Gu Wanfa, director of the Zhengzhou Municipal Research Institute of Cultural Relics and Archaeology, said that a cluster of the Yangshao Culture ruins dating back 5,000 to 7,000 years have been found in Henan. In addition to the silk fabrics at the Wanggou site, the same fabrics were unearthed at the Qingtai site and there are bone carvings of silkworms found at the Shuanghuaishu site. All are solid evidence to prove that the ancient Chinese began raising silkworms and silk production more than 5,000 years ago.
"The silk fabrics at the Wanggou date back between 5,300 and 5,500 years. Previously, proven silk fabrics were unearthed at the Qianshanyang site of the Liangzhu Culture dating back 4,200 to 4,400 years," Gu said.
He said through electron microscopic observation, they found fine yarns in the silk fabrics woven using four-warp twisted rods.
The fabrics were put in the urns to wrap the bodies of the dead. At the Wanggou site, the silk remnant was found in the skull of a child. Gu said this suggests that at that time, China's silk technology had matured rather than just begun.
He said one of the fabrics was leno dyed before the weaving process. The ancestors developed the method of cooking the silk to prevent the dye from fading.
Silk originated in China and later become one of the country's major trade items. However, previous technical means were not enough to detect the fiber material of carbonized textiles to provide archaeological evidence of a silk's origin.

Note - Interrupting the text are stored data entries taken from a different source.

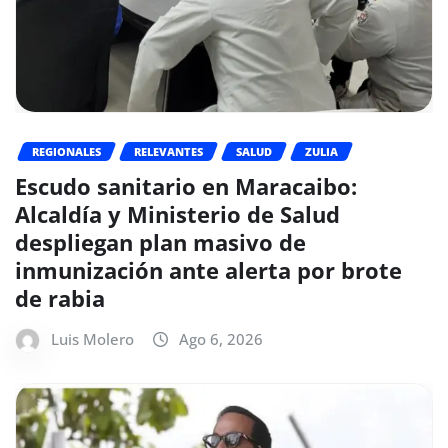
REGIONALES
RELEVANTES
SALUD
ZULIA
Escudo sanitario en Maracaibo:
Alcaldía y Ministerio de Salud
despliegan plan masivo de
inmunización ante alerta por brote
de rabia
Luis Molero
Ago 6, 2026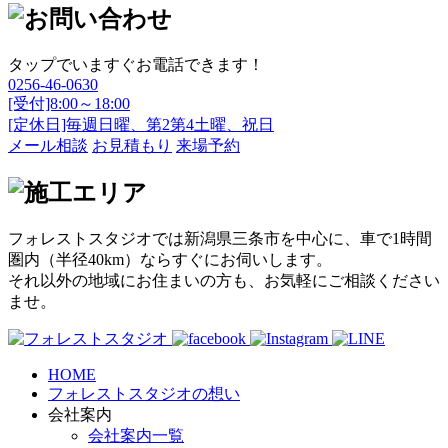
タップでいますぐお電話できます！
0256-46-0630
[受付]8:00～18:00
[定休日]毎週日曜、第2第4土曜、祝日
メール相談
お見積もり
来場予約
フォレストスタジオでは新潟県三条市を中心に、車で1時間
圏内（半径40km）ならすぐにお伺いします。
それ以外の地域にお住まいの方も、お気軽にご相談ください
ませ。
HOME
フォレストスタジオの想い
会社案内
会社案内一覧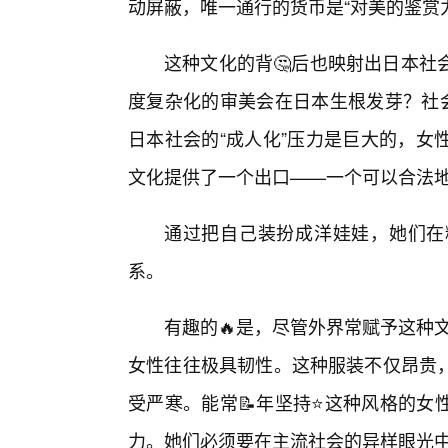
动屏蔽，唯一通行的货币是“对美的鉴赏
这种文化的背🤔后也映射出日本社
度复杂化的审美会在日本生根发芽？社会
日本社会的“成人化”压力是巨大的，女
文化提供了一个出口——一个可以合法
通过把自己装扮成洋娃娃，她们在
系。
有趣的🔥是，尽管外界常赋予这种文
女性往往极具韧性。这种服装不仅昂贵
受严寒。能常📝年坚持⭐这种风格的女
力。她们必须要在主流社会的异样眼光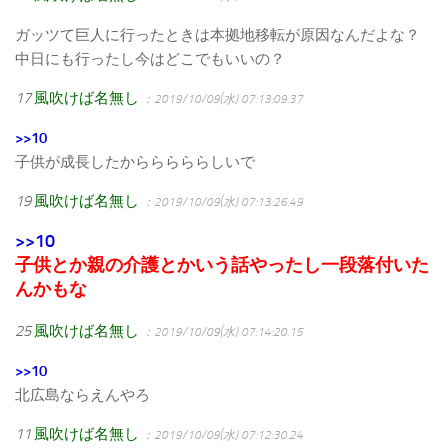
ガッツて巨人に行ったときは本拠地移転が原因なんだよな？
中日にも行ったし今はどこでもいいの？
17
風吹けば名無し
：2019/10/09(水) 07:13:09.37
>>10
子供が成長したからららららしいで
19
風吹けば名無し
：2019/10/09(水) 07:13:26.49
>>10
子供とか親の介護とかいう話やったし一段落付いた
んかもな
25
風吹けば名無し
：2019/10/09(水) 07:14:20.15
>>10
北広島ならえんやろ
11
風吹けば名無し
：2019/10/09(水) 07:12:30.24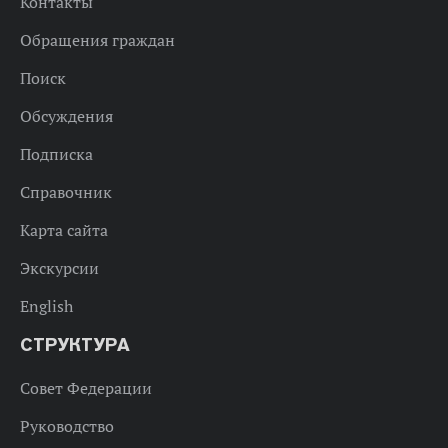
Контакты
Обращения граждан
Поиск
Обсуждения
Подписка
Справочник
Карта сайта
Экскурсии
English
СТРУКТУРА
Совет Федерации
Руководство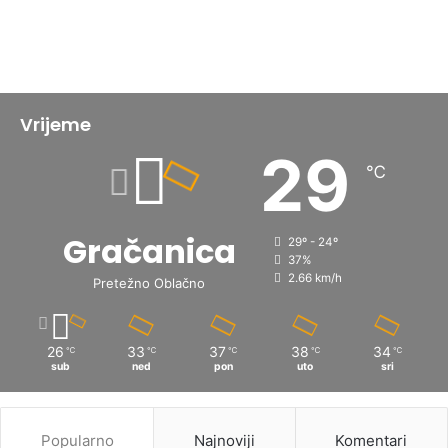
Vrijeme
29
℃
Gračanica
29º - 24º
37%
2.66 km/h
Pretežno Oblačno
26
33
37
38
34
℃
℃
℃
℃
℃
sub
ned
pon
uto
sri
Popularno
Najnoviji
Komentari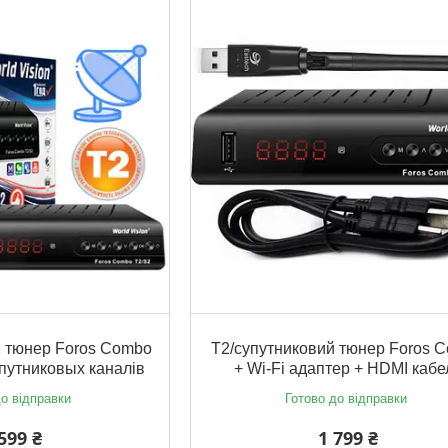
 тюнер Foros Combo
T2/супутниковий тюнер Foros 
путниковых каналів
+ Wi-Fi адаптер + HDMI кабе
о відправки
Готово до відправки
599 ₴
1 799 ₴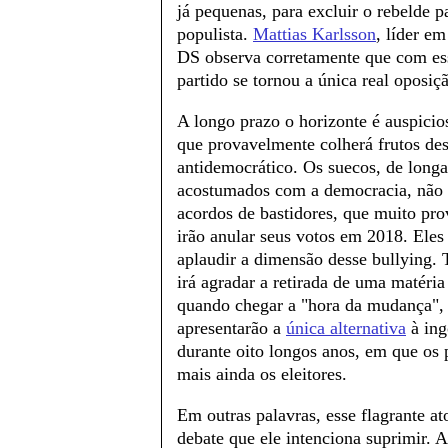
já pequenas, para excluir o rebelde p
populista.
Mattias Karlsson
, líder em
DS observa corretamente que com es
partido se tornou a única real oposiç
A longo prazo o horizonte é auspicio
que provavelmente colherá frutos de
antidemocrático. Os suecos, de longa
acostumados com a democracia, não
acordos de bastidores, que muito pr
irão anular seus votos em 2018. Eles
aplaudir a dimensão desse bullying
irá agradar a retirada de uma matéria
quando chegar a "hora da mudança",
apresentarão a
única alternativa
à ing
durante oito longos anos, em que os
mais ainda os eleitores.
Em outras palavras, esse flagrante a
debate que ele intenciona suprimir.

In 2010, the China National Silk Museum began key scientific research set up by the National Cultural Heritage Administration on the origin of silk.
"As the testing technology has become more and more cost-efficient, we will carry out extensive sample testing in Yangshao Cultural ruins in Henan in order to map the origin and distribution of silk in this area," said Zhou Yang, director of the national silk research program.
The urn coffin burial found in Yangshao in central China actually resembles the shape of a silkworm pupae, which might imply ancient worship wishing that the dead can be reborn after death as a silk moth after it breaks through the cocoon, said Zhao Feng.